### Dataset ###

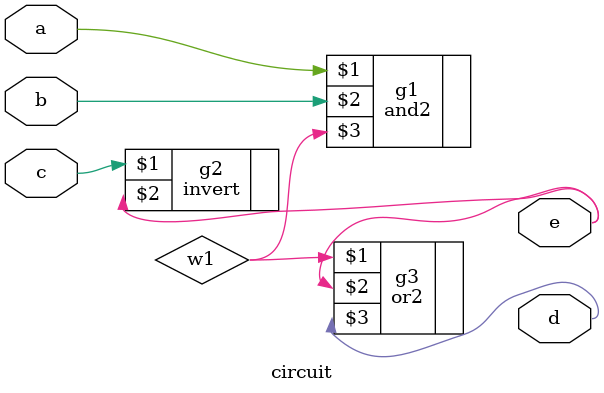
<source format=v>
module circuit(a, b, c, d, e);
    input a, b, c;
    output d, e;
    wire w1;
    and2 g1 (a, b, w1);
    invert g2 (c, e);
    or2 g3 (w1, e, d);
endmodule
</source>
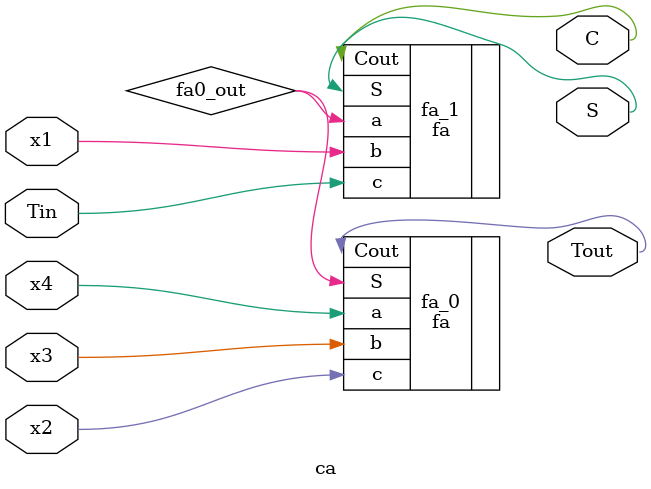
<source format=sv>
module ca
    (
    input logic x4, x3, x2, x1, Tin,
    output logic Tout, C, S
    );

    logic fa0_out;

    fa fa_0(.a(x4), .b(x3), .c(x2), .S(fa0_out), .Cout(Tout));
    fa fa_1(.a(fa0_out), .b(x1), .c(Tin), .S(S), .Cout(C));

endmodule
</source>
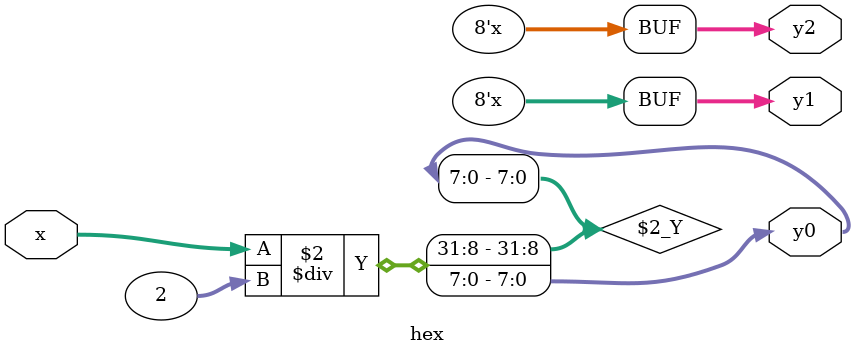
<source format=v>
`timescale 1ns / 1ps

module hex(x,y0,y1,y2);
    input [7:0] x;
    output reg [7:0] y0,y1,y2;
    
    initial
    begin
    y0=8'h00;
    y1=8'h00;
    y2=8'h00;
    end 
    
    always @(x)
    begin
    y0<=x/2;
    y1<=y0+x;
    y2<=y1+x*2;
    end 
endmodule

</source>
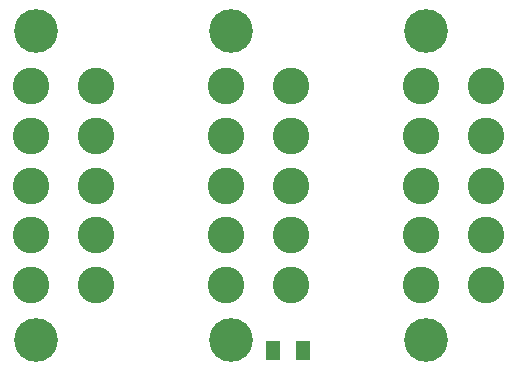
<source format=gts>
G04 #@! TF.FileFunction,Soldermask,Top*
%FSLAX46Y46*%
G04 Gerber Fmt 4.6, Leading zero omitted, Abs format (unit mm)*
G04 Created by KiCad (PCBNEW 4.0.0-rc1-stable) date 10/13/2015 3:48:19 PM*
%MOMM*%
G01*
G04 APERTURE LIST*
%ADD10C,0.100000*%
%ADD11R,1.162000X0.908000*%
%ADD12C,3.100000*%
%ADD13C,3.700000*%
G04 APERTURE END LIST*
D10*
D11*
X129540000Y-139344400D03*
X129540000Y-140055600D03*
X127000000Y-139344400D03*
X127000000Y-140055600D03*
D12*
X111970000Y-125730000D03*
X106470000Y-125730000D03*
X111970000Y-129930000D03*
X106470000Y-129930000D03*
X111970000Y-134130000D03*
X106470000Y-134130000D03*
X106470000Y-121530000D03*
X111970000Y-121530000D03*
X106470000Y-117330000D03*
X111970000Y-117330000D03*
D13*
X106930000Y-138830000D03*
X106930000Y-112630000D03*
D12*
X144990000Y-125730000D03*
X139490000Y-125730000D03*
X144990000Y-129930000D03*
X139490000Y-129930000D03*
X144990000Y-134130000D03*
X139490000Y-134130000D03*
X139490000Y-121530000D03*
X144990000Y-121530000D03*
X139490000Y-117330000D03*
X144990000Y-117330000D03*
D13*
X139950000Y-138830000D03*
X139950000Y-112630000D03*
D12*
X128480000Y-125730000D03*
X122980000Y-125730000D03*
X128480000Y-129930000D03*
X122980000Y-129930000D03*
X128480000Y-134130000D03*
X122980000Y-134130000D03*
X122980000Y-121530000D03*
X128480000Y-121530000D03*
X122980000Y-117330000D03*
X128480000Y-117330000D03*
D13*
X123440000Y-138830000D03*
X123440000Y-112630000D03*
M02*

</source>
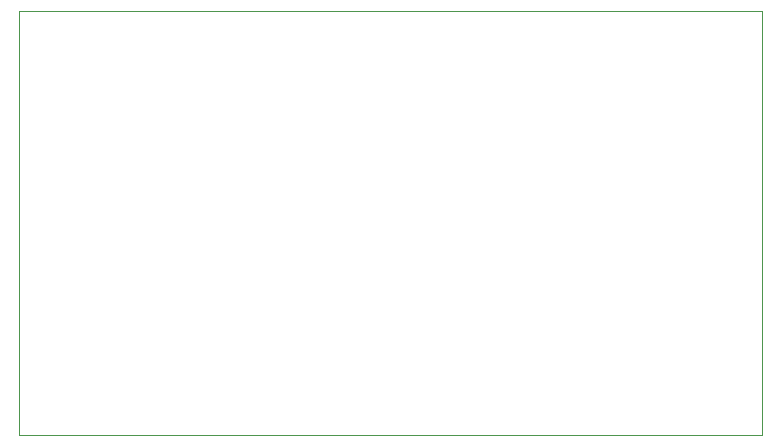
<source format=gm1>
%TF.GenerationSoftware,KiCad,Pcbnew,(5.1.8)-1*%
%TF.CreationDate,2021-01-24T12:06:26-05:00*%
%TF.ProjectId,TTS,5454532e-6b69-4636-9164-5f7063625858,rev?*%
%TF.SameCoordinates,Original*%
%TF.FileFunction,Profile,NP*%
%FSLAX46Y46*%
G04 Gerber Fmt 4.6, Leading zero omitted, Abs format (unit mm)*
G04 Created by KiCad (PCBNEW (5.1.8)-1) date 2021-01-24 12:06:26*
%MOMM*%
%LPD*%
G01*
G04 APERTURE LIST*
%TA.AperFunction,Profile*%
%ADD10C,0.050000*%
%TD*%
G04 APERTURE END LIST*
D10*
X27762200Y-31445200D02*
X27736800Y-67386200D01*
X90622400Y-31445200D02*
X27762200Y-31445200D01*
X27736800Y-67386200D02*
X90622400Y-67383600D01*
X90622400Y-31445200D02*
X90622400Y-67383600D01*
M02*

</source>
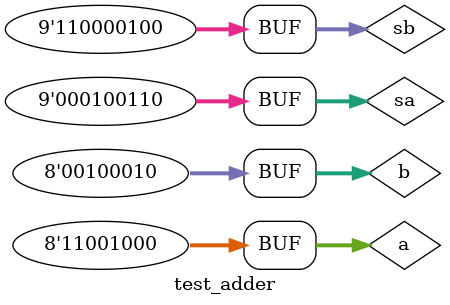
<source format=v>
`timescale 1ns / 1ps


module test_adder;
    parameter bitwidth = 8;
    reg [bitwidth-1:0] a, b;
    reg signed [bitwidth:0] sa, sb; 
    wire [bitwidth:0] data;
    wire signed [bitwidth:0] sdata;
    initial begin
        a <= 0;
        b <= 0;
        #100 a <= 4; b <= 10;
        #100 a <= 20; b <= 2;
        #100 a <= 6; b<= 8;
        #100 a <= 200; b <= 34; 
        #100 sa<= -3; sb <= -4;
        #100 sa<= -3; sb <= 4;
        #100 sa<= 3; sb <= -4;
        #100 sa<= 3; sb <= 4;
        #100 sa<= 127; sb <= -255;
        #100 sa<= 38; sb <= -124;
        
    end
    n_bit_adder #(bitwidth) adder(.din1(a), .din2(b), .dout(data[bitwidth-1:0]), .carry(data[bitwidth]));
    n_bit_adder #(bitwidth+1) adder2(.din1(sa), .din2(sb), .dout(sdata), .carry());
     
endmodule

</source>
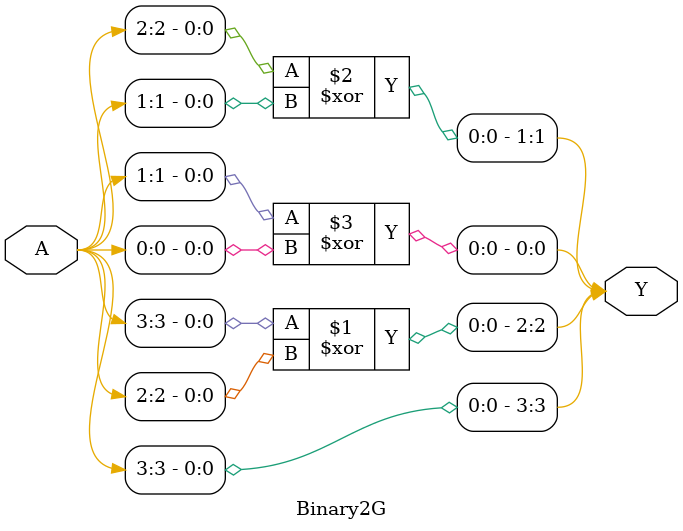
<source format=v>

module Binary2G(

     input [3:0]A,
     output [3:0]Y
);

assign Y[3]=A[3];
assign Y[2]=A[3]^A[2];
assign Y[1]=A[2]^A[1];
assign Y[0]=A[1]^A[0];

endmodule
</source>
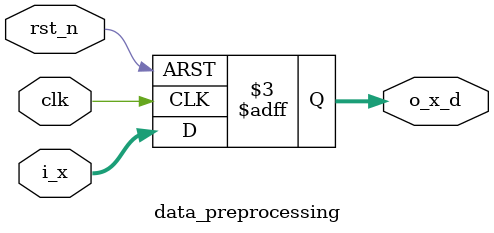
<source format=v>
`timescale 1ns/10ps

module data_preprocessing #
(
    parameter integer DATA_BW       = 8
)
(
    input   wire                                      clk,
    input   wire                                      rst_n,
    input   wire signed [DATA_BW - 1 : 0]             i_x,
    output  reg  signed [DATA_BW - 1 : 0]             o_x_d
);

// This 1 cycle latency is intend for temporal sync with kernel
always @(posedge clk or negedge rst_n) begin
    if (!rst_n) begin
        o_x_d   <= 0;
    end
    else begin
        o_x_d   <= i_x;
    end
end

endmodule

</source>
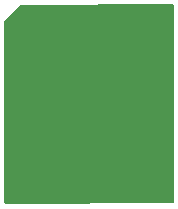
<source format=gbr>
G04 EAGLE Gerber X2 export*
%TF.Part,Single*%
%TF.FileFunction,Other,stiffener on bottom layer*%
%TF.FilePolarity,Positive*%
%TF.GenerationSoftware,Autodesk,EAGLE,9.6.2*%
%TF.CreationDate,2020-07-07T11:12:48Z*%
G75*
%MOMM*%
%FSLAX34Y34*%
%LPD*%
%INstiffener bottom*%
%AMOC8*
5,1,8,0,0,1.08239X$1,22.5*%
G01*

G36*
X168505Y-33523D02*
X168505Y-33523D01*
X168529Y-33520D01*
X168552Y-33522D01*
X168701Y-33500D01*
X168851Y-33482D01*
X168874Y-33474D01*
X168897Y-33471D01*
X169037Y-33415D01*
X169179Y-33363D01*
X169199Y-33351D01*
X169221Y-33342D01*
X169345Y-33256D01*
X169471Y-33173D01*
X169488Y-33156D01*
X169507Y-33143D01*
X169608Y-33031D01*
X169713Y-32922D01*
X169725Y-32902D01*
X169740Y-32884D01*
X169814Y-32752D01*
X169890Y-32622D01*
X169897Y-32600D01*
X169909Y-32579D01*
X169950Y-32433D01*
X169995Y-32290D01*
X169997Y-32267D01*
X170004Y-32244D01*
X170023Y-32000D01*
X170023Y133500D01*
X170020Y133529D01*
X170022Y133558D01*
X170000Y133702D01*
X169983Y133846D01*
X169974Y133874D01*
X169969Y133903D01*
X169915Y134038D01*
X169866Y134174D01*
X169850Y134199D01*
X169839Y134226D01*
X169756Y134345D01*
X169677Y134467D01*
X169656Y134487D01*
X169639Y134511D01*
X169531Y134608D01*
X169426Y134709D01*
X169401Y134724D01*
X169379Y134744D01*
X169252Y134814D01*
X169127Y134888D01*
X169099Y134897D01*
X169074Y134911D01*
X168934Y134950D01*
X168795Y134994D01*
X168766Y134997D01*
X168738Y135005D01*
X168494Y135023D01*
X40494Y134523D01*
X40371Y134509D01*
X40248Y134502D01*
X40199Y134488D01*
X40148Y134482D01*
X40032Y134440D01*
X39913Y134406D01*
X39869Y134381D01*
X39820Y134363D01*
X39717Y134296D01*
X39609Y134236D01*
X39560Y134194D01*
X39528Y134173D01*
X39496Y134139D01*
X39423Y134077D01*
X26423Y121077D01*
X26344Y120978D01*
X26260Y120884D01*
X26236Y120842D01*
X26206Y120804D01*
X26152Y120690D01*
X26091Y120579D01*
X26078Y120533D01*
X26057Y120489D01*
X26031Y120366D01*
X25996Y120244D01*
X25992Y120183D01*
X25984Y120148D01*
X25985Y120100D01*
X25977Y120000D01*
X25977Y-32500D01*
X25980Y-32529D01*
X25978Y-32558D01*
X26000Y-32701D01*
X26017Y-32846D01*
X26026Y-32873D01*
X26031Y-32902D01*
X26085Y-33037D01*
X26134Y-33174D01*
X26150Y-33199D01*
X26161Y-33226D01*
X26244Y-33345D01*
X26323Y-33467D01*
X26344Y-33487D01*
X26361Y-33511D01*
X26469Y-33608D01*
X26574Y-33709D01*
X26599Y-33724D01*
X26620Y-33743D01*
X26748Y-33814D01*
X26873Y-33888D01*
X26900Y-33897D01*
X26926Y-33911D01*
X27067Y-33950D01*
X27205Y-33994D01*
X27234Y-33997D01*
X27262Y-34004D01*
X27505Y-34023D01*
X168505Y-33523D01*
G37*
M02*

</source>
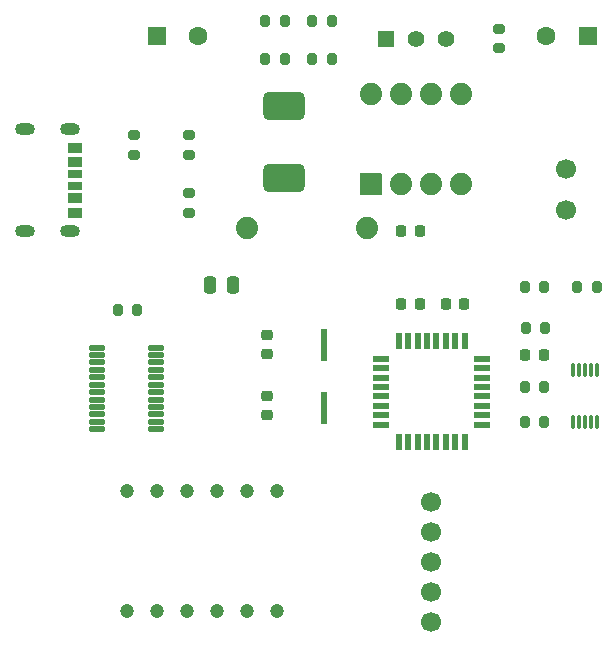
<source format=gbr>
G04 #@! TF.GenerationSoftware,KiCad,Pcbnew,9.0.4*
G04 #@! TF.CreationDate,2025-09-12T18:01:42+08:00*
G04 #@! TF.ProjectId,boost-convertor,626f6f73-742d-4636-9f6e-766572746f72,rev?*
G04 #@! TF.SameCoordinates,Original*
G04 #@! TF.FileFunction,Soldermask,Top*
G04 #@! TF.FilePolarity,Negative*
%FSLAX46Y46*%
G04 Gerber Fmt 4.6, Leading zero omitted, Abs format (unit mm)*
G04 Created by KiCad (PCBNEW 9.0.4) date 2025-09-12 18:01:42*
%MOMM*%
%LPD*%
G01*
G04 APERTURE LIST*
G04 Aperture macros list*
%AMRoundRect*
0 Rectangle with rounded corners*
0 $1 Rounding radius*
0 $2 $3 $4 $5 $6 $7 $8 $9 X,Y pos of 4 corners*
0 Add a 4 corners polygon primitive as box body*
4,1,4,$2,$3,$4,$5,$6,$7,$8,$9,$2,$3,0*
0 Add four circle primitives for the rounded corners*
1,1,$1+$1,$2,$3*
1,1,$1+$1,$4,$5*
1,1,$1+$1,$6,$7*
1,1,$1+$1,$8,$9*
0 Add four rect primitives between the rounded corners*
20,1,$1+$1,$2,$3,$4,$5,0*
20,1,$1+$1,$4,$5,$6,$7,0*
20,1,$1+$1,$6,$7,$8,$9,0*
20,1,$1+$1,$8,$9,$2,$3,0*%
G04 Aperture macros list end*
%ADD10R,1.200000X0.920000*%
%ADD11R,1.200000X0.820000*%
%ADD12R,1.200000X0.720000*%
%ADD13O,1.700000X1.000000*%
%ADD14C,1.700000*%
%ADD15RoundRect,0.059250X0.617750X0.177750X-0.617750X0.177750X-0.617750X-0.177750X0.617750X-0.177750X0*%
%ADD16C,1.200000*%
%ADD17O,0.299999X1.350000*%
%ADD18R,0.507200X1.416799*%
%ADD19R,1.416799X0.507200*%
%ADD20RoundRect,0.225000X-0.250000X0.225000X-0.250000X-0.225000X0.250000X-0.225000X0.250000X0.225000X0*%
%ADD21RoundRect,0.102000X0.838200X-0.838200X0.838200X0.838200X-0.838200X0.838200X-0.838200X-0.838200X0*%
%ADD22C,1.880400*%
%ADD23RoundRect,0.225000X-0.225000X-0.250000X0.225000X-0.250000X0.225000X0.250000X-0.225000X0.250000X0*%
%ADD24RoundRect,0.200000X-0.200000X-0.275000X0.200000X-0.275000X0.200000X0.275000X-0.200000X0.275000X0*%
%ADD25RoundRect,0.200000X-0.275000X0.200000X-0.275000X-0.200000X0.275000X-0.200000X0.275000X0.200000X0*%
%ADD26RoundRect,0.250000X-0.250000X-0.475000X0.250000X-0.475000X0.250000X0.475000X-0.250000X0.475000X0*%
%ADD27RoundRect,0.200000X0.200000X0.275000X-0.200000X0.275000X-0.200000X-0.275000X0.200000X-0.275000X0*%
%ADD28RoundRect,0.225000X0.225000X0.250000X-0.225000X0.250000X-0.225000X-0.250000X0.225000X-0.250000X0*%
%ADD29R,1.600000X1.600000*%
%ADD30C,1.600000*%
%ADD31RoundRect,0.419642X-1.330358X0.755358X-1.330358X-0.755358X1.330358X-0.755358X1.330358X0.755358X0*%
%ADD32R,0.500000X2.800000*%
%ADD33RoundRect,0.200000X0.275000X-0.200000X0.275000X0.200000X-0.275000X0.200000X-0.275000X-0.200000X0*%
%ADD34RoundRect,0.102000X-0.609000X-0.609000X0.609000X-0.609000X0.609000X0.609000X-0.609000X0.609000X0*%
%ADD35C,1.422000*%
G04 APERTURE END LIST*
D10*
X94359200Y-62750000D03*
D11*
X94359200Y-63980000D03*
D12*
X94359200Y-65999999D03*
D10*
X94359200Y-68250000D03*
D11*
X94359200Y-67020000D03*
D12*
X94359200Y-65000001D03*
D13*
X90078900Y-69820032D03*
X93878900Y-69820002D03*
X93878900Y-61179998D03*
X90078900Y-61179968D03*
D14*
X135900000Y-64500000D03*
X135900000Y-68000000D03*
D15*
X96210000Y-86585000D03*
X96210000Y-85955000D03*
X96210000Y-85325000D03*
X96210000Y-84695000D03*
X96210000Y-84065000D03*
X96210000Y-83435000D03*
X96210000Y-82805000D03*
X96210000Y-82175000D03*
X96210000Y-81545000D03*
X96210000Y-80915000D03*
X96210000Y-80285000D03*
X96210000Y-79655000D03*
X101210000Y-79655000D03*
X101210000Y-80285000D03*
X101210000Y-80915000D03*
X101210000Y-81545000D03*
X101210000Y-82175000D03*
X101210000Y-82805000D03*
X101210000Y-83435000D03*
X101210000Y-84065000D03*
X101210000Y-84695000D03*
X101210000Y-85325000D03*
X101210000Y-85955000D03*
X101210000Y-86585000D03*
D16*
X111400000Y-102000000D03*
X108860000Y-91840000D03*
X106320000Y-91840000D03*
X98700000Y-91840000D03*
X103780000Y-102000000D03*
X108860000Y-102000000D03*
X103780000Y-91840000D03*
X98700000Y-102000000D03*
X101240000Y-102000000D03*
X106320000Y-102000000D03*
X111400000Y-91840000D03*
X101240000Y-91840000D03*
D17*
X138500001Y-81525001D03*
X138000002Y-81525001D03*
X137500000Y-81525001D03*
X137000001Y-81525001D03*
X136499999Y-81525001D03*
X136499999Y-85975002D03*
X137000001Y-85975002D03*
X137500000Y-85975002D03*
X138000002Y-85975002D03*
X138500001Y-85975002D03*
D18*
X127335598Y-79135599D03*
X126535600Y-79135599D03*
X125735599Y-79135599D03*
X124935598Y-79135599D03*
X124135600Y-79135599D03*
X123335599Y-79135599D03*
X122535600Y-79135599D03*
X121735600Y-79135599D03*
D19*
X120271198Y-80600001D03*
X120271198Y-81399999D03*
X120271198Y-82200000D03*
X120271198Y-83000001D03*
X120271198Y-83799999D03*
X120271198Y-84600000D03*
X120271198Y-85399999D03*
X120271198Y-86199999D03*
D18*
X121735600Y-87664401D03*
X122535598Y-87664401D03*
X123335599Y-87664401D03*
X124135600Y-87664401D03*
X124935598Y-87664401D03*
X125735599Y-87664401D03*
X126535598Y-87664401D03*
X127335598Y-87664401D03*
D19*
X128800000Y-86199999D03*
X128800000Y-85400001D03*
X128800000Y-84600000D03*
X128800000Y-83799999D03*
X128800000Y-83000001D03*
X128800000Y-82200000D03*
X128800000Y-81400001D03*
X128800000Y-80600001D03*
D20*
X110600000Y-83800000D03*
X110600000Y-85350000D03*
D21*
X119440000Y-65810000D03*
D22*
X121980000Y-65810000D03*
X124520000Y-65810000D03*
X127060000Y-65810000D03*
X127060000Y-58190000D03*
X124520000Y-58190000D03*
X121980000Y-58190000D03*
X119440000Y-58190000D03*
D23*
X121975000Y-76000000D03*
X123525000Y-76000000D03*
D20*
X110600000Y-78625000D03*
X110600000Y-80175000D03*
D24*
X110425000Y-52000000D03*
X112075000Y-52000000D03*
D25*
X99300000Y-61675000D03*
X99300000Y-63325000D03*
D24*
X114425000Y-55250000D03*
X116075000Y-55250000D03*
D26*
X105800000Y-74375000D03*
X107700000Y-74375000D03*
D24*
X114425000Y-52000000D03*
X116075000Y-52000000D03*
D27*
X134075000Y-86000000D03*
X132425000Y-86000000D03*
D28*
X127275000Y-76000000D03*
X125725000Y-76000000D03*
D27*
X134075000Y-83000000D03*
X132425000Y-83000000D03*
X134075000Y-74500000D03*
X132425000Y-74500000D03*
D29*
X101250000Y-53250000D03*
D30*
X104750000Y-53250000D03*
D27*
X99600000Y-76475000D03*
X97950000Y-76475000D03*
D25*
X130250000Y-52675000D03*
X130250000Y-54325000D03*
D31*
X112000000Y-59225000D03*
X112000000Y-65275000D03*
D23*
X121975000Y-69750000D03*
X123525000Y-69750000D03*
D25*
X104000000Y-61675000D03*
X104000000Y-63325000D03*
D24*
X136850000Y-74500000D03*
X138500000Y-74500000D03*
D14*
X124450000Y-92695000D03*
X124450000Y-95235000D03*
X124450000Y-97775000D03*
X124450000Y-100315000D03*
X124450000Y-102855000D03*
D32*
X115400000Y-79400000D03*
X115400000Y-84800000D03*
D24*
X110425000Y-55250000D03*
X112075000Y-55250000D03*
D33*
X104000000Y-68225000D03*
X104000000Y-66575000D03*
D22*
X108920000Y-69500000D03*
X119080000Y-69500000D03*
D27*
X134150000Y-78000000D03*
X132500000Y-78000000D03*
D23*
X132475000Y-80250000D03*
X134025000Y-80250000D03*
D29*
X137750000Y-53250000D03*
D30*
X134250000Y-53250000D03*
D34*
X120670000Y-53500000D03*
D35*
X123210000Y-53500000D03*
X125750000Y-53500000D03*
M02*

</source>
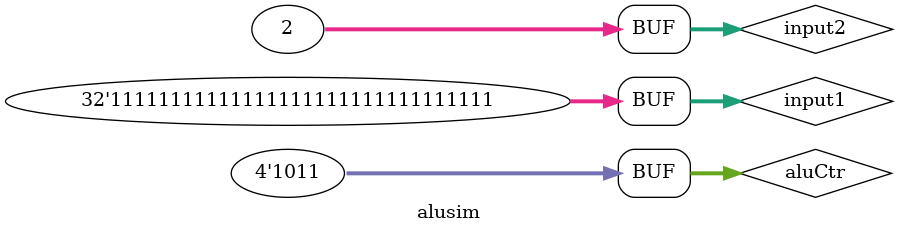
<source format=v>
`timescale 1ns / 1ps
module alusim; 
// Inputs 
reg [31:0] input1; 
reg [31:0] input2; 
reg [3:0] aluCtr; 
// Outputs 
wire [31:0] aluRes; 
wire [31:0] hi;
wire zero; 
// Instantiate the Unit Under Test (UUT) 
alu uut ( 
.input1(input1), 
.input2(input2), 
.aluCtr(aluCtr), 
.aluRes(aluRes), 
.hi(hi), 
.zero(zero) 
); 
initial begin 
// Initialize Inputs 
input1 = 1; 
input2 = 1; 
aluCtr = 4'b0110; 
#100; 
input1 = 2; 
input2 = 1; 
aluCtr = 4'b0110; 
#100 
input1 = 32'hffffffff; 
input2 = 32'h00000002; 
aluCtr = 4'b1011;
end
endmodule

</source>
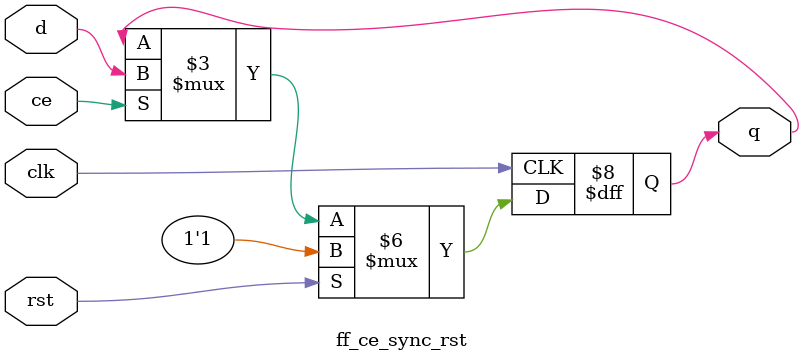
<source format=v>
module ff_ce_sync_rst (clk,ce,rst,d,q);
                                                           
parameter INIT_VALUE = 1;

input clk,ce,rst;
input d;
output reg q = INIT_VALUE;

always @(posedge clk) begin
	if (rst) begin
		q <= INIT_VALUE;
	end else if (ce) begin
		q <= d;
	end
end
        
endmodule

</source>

###

• _What is needed_: With pictures excluded, reproduce exactly the lines above from the one containing "X27262Y-34004D01*" down to the one containing "0 Add four circle", those two included.

• _Answer space_:
X27262Y-34004D01*
X27505Y-34023D01*
X168505Y-33523D01*
G37*
M02*

</source>
<source format=gbr>
G04 #@! TF.GenerationSoftware,KiCad,Pcbnew,9.0.4*
G04 #@! TF.CreationDate,2025-09-12T18:01:42+08:00*
G04 #@! TF.ProjectId,boost-convertor,626f6f73-742d-4636-9f6e-766572746f72,rev?*
G04 #@! TF.SameCoordinates,Original*
G04 #@! TF.FileFunction,Soldermask,Top*
G04 #@! TF.FilePolarity,Negative*
%FSLAX46Y46*%
G04 Gerber Fmt 4.6, Leading zero omitted, Abs format (unit mm)*
G04 Created by KiCad (PCBNEW 9.0.4) date 2025-09-12 18:01:42*
%MOMM*%
%LPD*%
G01*
G04 APERTURE LIST*
G04 Aperture macros list*
%AMRoundRect*
0 Rectangle with rounded corners*
0 $1 Rounding radius*
0 $2 $3 $4 $5 $6 $7 $8 $9 X,Y pos of 4 corners*
0 Add a 4 corners polygon primitive as box body*
4,1,4,$2,$3,$4,$5,$6,$7,$8,$9,$2,$3,0*
0 Add four circle primitives for the rounded corners*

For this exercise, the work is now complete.